EXTRAIT PROPOSÉ:
+ + + + + + +

Les États-Unis, au même titre que les Européens, relèvent de la tradition chrétienne, de l'humanisme démocratique du siècle des lumières, de la Révolution industrielle enfin ; leurs conceptions de la connaissance, de l'individu, de la technique sont les nôtres. À première vue donc ils ne font que continuer, en la développant magnifiquement, une orientation issue de nous. [p. 338] Ce sont en effet ces fondements qui font la personnalité de notre commune civilisation, ce qui ne saurait plus se dire de l’U.R.S., mais c'est la combinaison de ces valeurs, dans des proportions et selon une hiérarchie nouvelles, qui est en train de faire de l'Amérique un monde nouveau, différent du nôtre – le vieux – non seulement par les dimensions mais par la qualité.

Si le christianisme et l'humanisme ont traversé l'Atlantique, il n'en est pas de même d'un trait, essentiel dans la formation de l'Europe, qui est la tradition classique, sous sa forme gréco-latine. Le contact méditerranéen est pour nous une réalité : l'originalité de l'Europe provient largement de ce qu'elle associe, dans un mariage bien équilibré, l'esprit anglo-saxon synonyme d'efficacité et l'esprit latin sous forme d'individualité intellectuelle, l'esprit pratique et l'esprit critique. Cet équilibre ne s'est pas transmis aux États-Unis, encore que les éléments méditerranéens y soient nombreux. Les immigrants italiens, espagnols, portugais, grecs, roumains qui se sont établis en Amérique du Nord provenaient le plus souvent de couches sociales inférieures et ils n'ont eu d'autre souci, reniant allégrement tout leur passé, que de s'assimiler le plus vite possible à une société d'esprit nordique. La culture latine n'est plus connue ou comprise que de milieux universitaires spécialisés. Il ne s'agit plus que d'un contact livresque.

+ + + + + + +

DONNÉES FOURNIES:
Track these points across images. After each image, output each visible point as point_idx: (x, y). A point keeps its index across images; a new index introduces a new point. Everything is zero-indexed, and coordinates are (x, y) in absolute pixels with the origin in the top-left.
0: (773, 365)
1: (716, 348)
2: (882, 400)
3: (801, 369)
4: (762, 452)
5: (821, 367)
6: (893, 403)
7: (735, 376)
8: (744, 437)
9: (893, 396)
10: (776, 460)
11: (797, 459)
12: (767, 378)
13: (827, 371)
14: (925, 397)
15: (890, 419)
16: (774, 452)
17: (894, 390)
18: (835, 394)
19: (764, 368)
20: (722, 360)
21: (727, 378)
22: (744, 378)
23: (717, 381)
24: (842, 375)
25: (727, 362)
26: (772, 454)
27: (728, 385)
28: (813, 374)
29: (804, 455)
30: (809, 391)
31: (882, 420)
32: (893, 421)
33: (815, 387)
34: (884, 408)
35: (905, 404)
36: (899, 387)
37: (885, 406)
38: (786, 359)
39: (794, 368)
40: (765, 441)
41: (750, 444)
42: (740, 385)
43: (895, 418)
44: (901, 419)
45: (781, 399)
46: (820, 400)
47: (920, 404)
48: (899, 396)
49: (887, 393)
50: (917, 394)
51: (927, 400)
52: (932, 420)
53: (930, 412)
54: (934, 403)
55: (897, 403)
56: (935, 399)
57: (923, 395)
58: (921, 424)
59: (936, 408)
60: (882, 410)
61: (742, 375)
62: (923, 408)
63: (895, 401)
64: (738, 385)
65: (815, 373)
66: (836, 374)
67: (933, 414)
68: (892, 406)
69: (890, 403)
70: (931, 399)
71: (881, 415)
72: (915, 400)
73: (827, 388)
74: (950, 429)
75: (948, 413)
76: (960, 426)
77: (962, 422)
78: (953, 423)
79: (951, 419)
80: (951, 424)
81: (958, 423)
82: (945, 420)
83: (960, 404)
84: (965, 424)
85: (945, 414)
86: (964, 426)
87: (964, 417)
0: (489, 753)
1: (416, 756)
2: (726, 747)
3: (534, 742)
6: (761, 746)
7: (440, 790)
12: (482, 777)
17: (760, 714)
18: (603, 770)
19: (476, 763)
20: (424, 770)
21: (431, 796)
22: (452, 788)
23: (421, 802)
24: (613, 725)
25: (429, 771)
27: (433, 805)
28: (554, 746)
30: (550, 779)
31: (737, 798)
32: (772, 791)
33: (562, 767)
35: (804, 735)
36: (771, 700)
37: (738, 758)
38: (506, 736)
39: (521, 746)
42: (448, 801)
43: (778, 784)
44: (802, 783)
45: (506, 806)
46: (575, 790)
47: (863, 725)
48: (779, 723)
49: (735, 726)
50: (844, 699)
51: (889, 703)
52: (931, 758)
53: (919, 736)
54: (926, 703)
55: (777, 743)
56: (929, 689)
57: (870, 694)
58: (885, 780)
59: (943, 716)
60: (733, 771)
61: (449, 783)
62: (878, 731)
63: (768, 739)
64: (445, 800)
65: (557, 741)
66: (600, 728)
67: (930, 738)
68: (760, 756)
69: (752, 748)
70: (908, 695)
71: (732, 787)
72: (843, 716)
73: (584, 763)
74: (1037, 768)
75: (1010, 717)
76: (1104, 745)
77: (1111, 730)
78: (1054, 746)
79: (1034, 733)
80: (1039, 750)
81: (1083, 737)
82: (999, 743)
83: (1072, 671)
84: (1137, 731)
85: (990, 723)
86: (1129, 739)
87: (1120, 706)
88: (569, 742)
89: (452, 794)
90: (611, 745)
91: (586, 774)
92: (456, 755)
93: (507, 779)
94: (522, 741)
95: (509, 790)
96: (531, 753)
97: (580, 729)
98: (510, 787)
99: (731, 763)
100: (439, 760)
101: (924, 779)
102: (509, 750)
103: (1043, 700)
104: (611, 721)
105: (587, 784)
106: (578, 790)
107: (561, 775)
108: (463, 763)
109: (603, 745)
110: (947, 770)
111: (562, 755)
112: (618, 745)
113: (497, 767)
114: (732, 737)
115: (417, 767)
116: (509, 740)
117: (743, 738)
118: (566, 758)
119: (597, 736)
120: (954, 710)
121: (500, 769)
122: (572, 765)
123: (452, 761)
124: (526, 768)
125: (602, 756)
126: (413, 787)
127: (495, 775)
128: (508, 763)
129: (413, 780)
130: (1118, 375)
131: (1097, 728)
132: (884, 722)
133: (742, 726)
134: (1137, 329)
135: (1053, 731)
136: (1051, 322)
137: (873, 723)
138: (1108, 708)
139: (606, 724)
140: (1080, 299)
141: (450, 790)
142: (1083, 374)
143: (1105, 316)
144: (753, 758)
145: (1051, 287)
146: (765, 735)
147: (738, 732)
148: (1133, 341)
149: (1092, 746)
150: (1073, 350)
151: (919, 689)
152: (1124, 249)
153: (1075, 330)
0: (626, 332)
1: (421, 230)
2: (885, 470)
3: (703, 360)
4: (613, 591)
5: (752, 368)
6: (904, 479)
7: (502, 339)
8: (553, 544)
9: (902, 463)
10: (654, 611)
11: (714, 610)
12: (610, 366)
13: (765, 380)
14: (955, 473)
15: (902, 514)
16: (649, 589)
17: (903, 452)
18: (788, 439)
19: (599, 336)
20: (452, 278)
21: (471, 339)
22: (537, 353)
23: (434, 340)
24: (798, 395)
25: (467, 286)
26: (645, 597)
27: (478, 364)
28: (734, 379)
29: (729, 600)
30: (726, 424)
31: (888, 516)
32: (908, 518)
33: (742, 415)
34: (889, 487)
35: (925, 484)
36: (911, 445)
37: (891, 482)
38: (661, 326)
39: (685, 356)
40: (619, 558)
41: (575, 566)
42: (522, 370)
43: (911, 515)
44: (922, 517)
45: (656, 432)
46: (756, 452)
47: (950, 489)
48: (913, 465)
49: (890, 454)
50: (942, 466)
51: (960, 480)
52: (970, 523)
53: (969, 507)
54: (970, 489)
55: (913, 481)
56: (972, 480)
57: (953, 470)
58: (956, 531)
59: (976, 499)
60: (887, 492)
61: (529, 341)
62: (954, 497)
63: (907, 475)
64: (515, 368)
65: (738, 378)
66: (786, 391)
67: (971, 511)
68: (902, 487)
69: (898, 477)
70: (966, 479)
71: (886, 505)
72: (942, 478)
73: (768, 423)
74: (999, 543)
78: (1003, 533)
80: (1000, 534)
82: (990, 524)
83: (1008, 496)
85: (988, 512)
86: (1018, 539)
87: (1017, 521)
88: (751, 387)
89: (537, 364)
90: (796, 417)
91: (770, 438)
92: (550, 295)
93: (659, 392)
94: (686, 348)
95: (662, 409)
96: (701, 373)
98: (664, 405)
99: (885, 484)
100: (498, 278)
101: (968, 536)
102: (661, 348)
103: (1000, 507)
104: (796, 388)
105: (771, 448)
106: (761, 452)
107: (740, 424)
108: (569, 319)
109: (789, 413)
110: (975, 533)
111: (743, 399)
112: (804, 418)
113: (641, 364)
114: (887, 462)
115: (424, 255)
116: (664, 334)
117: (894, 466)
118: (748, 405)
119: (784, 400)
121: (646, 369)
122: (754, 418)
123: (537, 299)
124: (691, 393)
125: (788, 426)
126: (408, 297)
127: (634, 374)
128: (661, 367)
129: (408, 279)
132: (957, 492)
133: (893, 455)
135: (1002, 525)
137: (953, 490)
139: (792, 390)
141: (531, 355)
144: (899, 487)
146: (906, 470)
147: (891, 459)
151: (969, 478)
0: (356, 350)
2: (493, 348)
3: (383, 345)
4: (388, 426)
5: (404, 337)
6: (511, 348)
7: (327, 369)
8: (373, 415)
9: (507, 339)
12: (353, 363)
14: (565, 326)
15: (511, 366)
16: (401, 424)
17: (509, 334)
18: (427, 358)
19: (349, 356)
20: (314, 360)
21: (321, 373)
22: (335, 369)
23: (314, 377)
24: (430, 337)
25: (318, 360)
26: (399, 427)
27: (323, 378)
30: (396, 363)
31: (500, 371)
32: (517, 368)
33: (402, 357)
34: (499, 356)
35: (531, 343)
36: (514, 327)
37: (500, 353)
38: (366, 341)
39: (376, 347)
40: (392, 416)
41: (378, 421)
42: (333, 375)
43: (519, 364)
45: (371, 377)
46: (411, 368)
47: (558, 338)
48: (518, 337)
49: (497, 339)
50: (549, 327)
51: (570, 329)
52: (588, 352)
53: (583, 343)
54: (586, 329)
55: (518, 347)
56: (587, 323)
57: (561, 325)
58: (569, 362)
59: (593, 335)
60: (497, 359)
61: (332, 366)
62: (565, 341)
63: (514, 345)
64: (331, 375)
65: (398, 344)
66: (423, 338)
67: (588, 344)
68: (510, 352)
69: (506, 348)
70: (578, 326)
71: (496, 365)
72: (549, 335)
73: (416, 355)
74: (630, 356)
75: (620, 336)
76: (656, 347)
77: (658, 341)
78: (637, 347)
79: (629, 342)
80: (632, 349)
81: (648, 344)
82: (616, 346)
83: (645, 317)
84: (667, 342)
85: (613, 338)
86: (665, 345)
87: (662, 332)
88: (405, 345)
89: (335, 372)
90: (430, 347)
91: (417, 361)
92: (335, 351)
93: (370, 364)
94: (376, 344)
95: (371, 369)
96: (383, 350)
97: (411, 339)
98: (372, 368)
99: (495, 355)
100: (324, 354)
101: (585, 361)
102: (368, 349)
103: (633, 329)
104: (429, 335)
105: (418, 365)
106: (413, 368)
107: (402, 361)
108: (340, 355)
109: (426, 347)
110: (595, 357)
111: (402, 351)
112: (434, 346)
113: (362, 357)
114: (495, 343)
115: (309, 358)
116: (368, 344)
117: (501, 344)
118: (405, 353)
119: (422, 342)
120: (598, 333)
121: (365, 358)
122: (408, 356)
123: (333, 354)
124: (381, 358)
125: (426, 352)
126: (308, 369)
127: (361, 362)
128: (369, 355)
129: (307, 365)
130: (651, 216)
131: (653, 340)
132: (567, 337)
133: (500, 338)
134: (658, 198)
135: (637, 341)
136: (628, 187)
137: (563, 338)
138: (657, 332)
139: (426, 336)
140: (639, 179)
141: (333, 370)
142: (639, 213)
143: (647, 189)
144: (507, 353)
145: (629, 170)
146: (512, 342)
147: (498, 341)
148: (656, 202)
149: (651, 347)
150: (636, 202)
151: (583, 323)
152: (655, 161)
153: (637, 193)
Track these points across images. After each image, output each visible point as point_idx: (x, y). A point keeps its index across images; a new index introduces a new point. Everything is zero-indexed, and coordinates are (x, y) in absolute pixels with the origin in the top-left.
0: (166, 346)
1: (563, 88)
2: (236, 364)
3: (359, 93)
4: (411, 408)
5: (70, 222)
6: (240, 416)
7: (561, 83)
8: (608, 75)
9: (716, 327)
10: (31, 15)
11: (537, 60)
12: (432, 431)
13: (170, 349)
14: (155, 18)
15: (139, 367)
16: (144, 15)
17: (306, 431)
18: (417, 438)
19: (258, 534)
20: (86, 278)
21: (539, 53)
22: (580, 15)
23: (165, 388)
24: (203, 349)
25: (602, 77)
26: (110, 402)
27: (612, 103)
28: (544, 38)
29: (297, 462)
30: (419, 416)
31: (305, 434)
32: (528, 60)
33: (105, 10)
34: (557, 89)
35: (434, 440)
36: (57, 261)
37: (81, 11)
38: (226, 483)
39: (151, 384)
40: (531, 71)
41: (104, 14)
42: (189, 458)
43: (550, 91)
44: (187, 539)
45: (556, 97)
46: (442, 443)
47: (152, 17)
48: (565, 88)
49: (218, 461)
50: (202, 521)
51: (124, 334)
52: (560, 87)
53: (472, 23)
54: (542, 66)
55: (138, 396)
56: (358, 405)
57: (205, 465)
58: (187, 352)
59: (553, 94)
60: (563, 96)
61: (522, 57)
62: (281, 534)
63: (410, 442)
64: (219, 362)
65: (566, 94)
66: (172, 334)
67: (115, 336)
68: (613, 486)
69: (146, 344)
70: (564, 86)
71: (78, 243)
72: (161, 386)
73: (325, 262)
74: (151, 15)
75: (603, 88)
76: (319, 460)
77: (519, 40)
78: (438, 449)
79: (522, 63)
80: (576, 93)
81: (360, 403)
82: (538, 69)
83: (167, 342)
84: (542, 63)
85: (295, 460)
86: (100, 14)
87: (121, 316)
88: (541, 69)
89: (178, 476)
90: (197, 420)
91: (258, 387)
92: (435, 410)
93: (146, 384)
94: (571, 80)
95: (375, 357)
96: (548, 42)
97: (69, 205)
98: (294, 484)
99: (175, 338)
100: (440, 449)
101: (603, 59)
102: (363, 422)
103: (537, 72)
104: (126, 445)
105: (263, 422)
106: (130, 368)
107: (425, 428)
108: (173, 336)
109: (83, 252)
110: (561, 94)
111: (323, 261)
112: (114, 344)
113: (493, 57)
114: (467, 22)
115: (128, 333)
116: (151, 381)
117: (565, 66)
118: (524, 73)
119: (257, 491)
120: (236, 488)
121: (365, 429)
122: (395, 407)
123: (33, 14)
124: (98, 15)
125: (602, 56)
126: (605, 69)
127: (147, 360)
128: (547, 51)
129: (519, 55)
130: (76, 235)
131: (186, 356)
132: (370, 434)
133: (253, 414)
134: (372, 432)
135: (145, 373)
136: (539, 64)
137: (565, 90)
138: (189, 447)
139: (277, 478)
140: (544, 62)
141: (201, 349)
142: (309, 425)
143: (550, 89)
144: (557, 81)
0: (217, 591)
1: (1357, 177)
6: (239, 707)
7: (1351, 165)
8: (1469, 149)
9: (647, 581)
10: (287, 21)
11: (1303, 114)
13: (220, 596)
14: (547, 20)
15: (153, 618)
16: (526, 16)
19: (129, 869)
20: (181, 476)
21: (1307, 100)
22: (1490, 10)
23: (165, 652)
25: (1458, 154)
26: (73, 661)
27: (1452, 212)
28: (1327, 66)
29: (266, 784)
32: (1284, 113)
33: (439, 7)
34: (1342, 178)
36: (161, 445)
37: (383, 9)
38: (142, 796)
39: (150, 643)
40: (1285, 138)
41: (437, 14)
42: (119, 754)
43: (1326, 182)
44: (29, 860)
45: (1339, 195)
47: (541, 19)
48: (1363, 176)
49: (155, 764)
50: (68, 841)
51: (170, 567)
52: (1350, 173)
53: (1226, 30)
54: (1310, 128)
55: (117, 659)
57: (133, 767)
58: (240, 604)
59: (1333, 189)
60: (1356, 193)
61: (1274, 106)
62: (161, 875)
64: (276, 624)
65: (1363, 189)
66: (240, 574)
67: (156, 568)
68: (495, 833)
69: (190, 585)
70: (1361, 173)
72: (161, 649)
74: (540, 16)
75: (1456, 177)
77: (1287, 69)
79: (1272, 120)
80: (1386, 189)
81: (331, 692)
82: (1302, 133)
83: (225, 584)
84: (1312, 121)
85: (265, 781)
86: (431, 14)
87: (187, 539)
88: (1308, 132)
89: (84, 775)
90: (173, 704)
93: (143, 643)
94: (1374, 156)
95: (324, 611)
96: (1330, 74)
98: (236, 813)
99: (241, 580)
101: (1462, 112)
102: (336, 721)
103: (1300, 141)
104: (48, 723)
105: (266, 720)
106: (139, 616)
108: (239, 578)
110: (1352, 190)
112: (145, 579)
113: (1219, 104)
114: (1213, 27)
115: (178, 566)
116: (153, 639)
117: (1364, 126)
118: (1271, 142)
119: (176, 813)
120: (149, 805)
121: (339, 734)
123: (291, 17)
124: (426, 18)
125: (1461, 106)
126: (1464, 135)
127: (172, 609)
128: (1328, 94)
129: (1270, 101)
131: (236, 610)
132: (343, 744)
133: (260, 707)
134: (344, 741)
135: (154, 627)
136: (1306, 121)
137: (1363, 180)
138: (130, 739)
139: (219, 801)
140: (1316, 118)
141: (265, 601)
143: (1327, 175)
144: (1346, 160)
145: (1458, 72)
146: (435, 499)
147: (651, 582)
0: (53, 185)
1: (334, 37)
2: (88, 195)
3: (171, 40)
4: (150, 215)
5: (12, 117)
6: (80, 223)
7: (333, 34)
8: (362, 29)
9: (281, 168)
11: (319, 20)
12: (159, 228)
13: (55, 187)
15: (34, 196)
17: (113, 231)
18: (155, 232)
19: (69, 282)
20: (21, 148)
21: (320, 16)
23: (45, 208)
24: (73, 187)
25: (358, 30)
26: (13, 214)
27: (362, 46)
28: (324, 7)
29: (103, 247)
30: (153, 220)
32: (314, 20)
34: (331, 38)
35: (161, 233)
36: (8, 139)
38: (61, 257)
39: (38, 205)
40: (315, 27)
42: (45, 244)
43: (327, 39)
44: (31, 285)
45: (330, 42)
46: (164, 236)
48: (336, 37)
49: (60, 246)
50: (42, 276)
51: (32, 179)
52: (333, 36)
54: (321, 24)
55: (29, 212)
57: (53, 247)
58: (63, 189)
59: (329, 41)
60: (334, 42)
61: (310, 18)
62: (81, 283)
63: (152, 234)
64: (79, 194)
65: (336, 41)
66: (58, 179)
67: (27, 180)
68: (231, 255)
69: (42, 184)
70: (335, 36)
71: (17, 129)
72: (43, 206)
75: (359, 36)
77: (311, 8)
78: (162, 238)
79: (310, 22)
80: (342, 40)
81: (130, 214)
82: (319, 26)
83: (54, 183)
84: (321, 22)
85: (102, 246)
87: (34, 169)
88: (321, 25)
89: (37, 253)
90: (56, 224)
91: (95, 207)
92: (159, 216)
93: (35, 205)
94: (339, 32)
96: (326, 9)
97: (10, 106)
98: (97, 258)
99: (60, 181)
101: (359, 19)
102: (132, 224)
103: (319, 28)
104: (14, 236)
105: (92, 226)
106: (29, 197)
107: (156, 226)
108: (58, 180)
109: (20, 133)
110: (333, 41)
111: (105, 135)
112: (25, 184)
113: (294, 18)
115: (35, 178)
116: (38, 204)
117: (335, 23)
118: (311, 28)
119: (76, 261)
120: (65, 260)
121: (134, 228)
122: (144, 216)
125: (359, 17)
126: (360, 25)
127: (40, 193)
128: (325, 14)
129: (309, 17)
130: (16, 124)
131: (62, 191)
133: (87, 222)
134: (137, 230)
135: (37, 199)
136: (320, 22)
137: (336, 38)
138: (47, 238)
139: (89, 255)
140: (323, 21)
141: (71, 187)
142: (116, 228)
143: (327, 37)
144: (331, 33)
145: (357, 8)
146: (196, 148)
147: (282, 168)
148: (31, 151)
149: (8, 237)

+ + + + + + +

MISE EN PRATIQUE:
1. Les affirmations suivantes sont-elles conformes à l'extrait ? Pour chacune, répondez par oui ou par non et citez les mots de l'extrait qui le montrent.
(a) La tradition classique gréco-latine a traversé l'Atlantique.
(b) Les immigrants méditerranéens venaient le plus souvent de couches sociales inférieures.
(c) La culture latine est largement connue dans la société américaine.
2. Recopiez fidèlement le passage de l'extrait qui va de « Les États-Unis, au » jusqu'à « par la qualité. » inclus.

CORRIGÉ DÉTAILLÉ:
1.
(a) Non : « il n'en est pas de même d'un trait, essentiel dans la formation de l'Europe, qui est la tradition classique, sous sa forme gréco-latine ».
(b) Oui : « provenaient le plus souvent de couches sociales inférieures ».
(c) Non : « La culture latine n'est plus connue ou comprise que de milieux universitaires spécialisés. »

2.
Les États-Unis, au même titre que les Européens, relèvent de la tradition chrétienne, de l'humanisme démocratique du siècle des lumières, de la Révolution industrielle enfin ; leurs conceptions de la connaissance, de l'individu, de la technique sont les nôtres. À première vue donc ils ne font que continuer, en la développant magnifiquement, une orientation issue de nous. [p. 338] Ce sont en effet ces fondements qui font la personnalité de notre commune civilisation, ce qui ne saurait plus se dire de l’U.R.S., mais c'est la combinaison de ces valeurs, dans des proportions et selon une hiérarchie nouvelles, qui est en train de faire de l'Amérique un monde nouveau, différent du nôtre – le vieux – non seulement par les dimensions mais par la qualité.